**Text zur Analyse**
※ ※ ※
1. Im Verhältnis zum Leasinggeber ist die Kraftfahrzeughaftpflichtversicherung des Unfallgegners bei einem unaufklärbaren Unfallgeschehen verpflichtet, bezüglich des Sachschadens im Außenverhältnis einen vollen Schadensersatz unter Beachtung des Sicherungseigentums zu leisten.

2. Es besteht jedoch kein Regressanspruch unter Gesamtschuldnern gegen den Fahrer und den Leasingnehmer als Halter des Leasingfahrzeuges.

BGH, Urt. v. 18.4.2023VI ZR 345/21

I. Sachverhalt

Die Klägerin hatte als Kraftfahrzeughaftpflichtversicherer des Unfallgegners bei einem unaufklärbaren Unfallgeschehen an die Leasinggeberin im Außenverhältnis einen vollständigen Schadensersatz geleistet. Sie nahm nun jeweils den Leasingnehmer als Halter und den Fahrer als weiteren Beklagten unter Gesamtschuldner in einem sogenannten Innenausgleich in Anspruch, die aber eine Verantwortlichkeit als Gesamtschuldner abgelehnt hatten.
※ ※ ※
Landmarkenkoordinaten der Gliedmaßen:
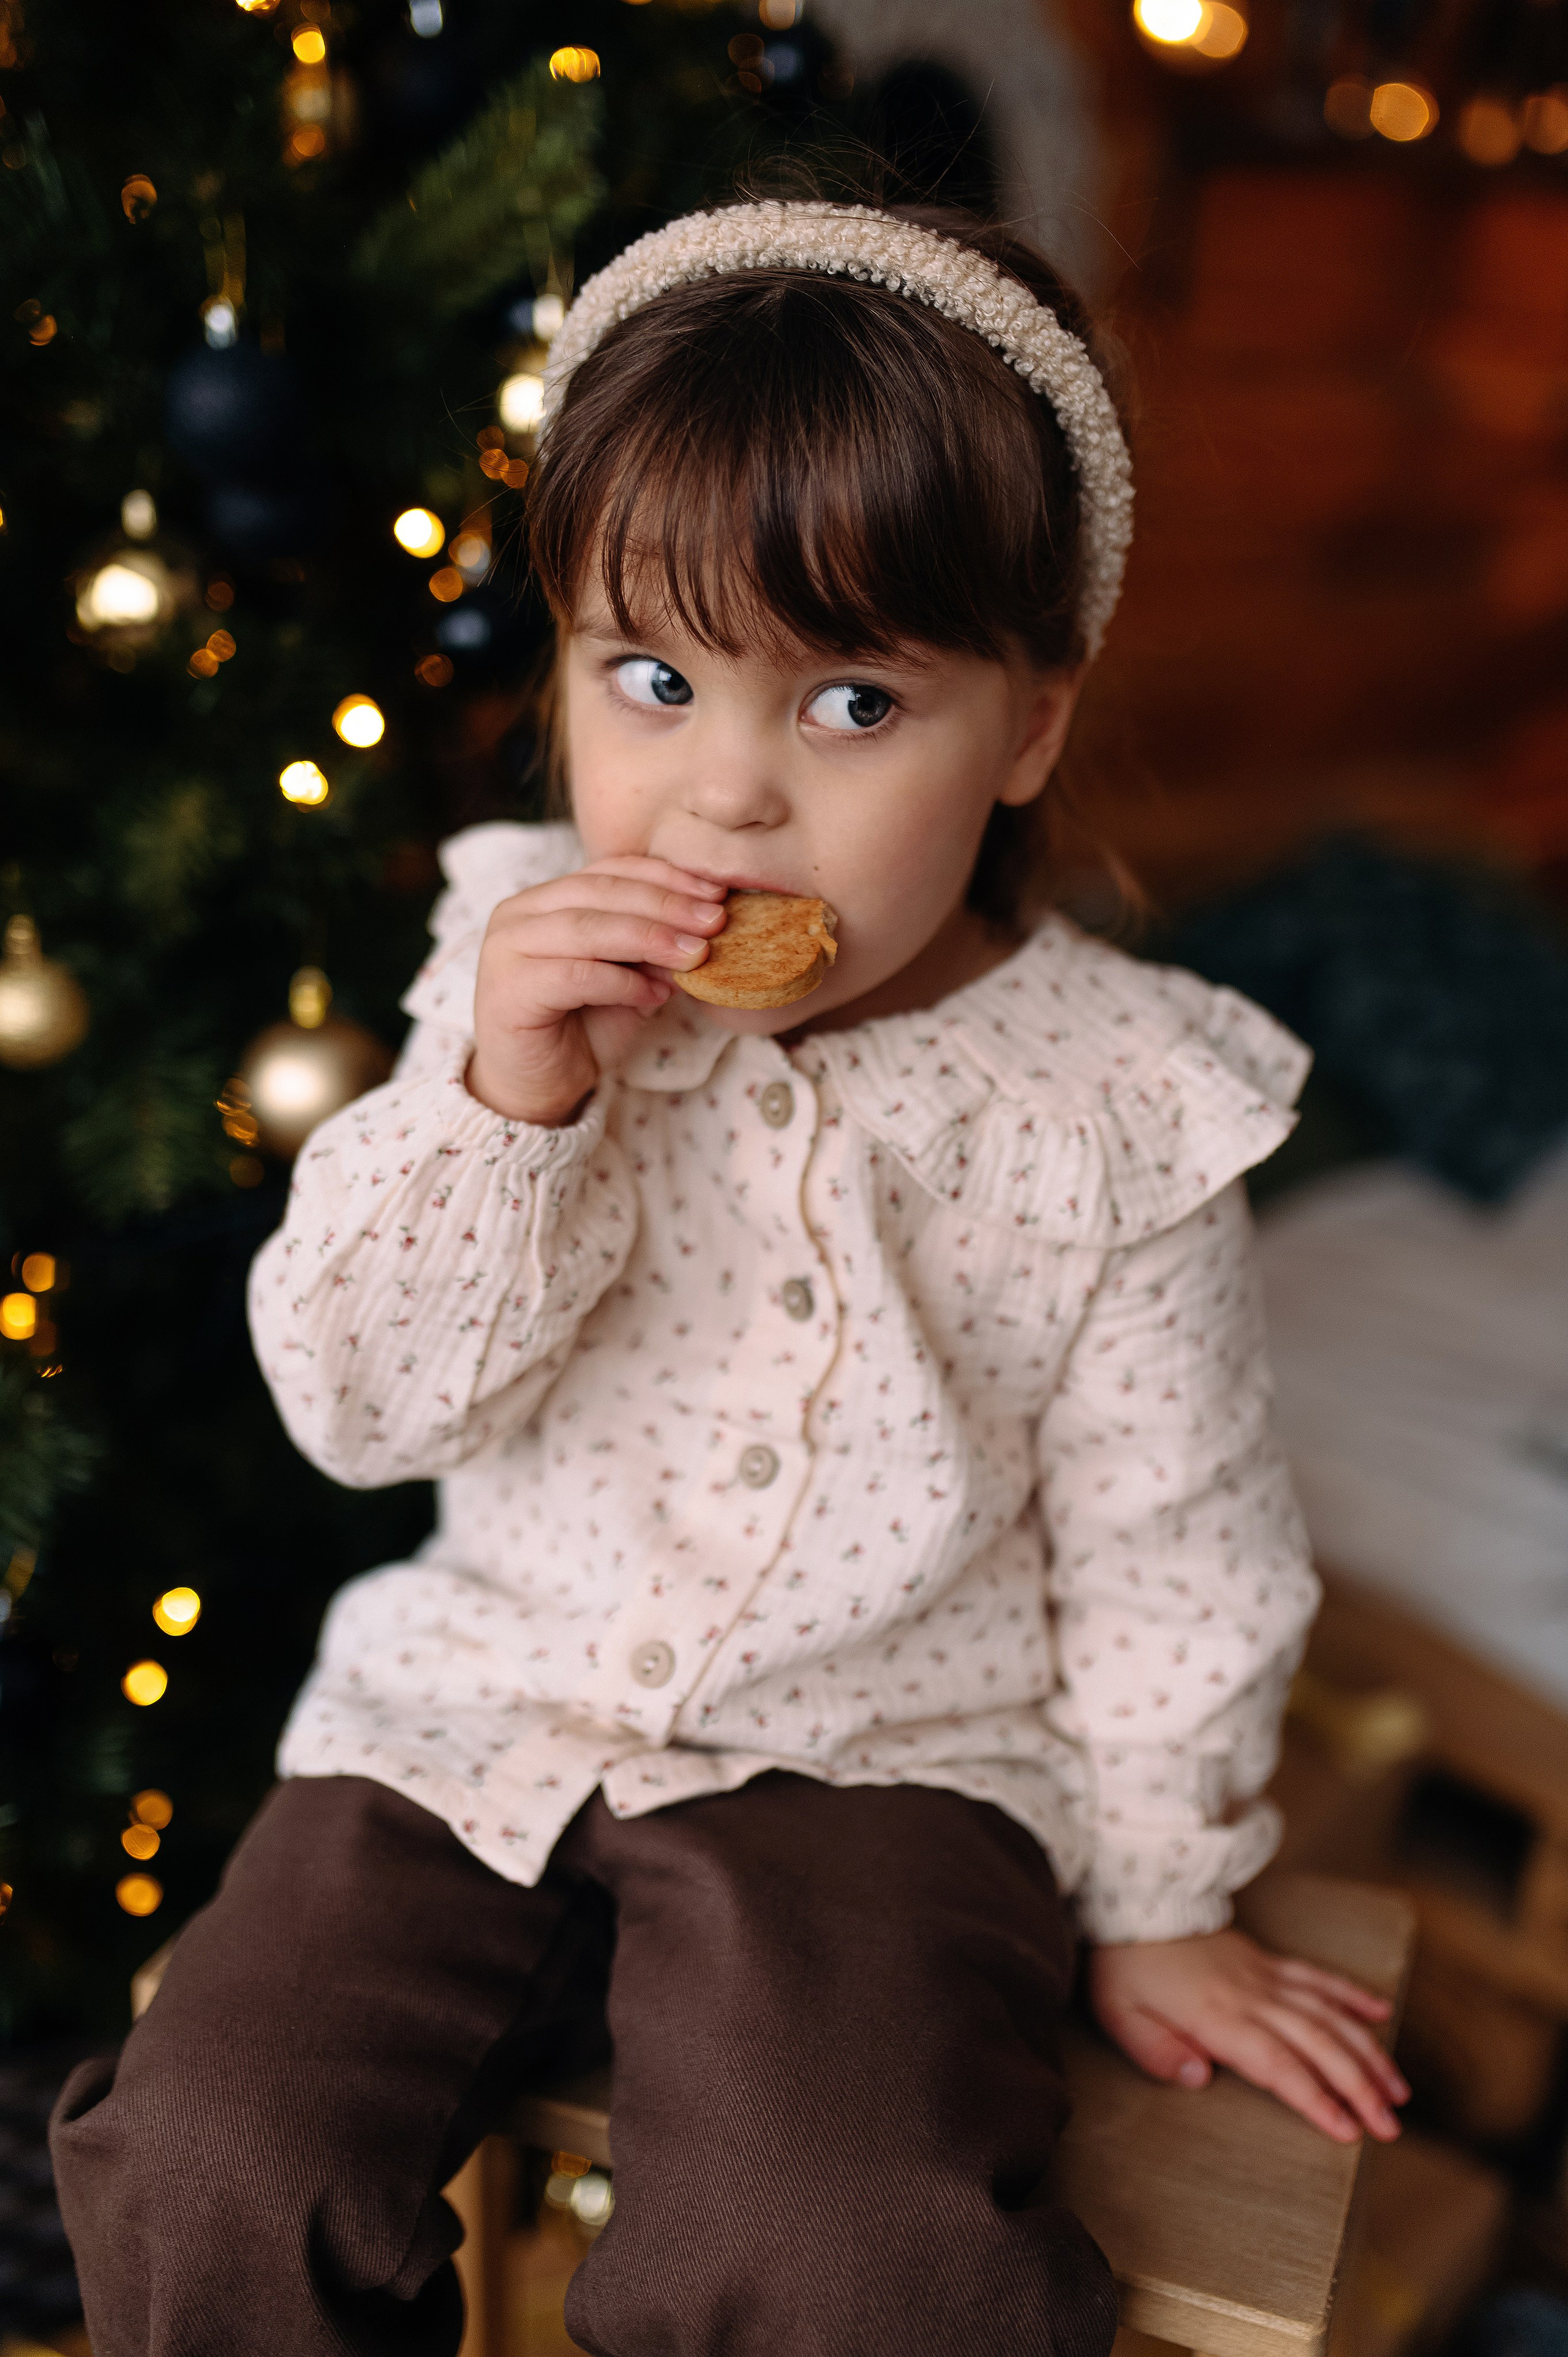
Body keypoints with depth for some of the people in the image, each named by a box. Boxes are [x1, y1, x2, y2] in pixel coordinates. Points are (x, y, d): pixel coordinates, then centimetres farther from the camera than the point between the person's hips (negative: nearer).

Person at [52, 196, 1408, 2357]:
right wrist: (500, 1093, -26)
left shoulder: (1118, 1113, -12)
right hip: (487, 1707, 3)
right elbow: (358, 1400, -10)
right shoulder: (530, 983, -6)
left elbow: (1164, 1551, -1)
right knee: (209, 2160, -10)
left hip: (881, 1760, -2)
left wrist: (1154, 1907, 6)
※ ※ ※
**Arbeitsauftrag 1**
Zitiere aus dem Text zum BGH-Urteil alles von „1. Im Verhältnis“ bis hinunter zu „Gesamtschuldner abgelehnt hatten.“.
**Arbeitsauftrag 2**
Setze bitte den Text zum BGH-Urteil im Anschluss an seinen letzten Satz fort.
Die Daten werden hier nicht gebraucht.

**Ausgabe 1**
1. Im Verhältnis zum Leasinggeber ist die Kraftfahrzeughaftpflichtversicherung des Unfallgegners bei einem unaufklärbaren Unfallgeschehen verpflichtet, bezüglich des Sachschadens im Außenverhältnis einen vollen Schadensersatz unter Beachtung des Sicherungseigentums zu leisten.

2. Es besteht jedoch kein Regressanspruch unter Gesamtschuldnern gegen den Fahrer und den Leasingnehmer als Halter des Leasingfahrzeuges.

BGH, Urt. v. 18.4.2023VI ZR 345/21

I. Sachverhalt

Die Klägerin hatte als Kraftfahrzeughaftpflichtversicherer des Unfallgegners bei einem unaufklärbaren Unfallgeschehen an die Leasinggeberin im Außenverhältnis einen vollständigen Schadensersatz geleistet. Sie nahm nun jeweils den Leasingnehmer als Halter und den Fahrer als weiteren Beklagten unter Gesamtschuldner in einem sogenannten Innenausgleich in Anspruch, die aber eine Verantwortlichkeit als Gesamtschuldner abgelehnt hatten.

**Ausgabe 2**
II. Entscheidung

Leasinggeberin muss sich Betriebsgefahr nicht zurechnen lassen

Der BGH hat seine Rechtsprechung konsequent fortgesetzt und unter Zugrundelegung eines unaufklärbaren Unfallgeschehens einen entsprechenden Regressanspruch unter Gesamtschuldnern abgelehnt. Zwar wäre die Klägerin im Außenverhältnis gegenüber der Leasinggeberin verpflichtet gewesen, einen Ausgleich vorzunehmen, da diese sich die Betriebsgefahr des Fahrzeuges als Sicherungseigentümer, ohne Halterin zu sein, nicht entgegenhalten lassen müsse.

Keine Gesamtschuldnerschaft aus Verschulden für einen Regress

Bei einem unaufklärbaren Unfallgeschehen stünde aber unter Gesamtschuldnern der Klägerin kein Regress gegen den Fahrer bzw. Halter des anderen unfallbeteiligten Fahrzeuges zu.

Eine Haftung aus § 823 BGB auf der Beklagtenseite würde mangels eines Nachweises seines Verschuldens entsprechend ausscheiden. Auch wären beide Beklagte gegenüber der Leasinggeberin nicht aus § 280 BGB zu einem Schadensersatz verpflichtet, da eine entsprechende Pflichtverletzung mit einem Verschulden nicht feststehen wird – hier könnte auch nicht von einem vermuteten Verschulden ausgegangen werden, da eine entsprechende Pflichtverletzung als Verstoß gegen die StVO nicht feststehen würde.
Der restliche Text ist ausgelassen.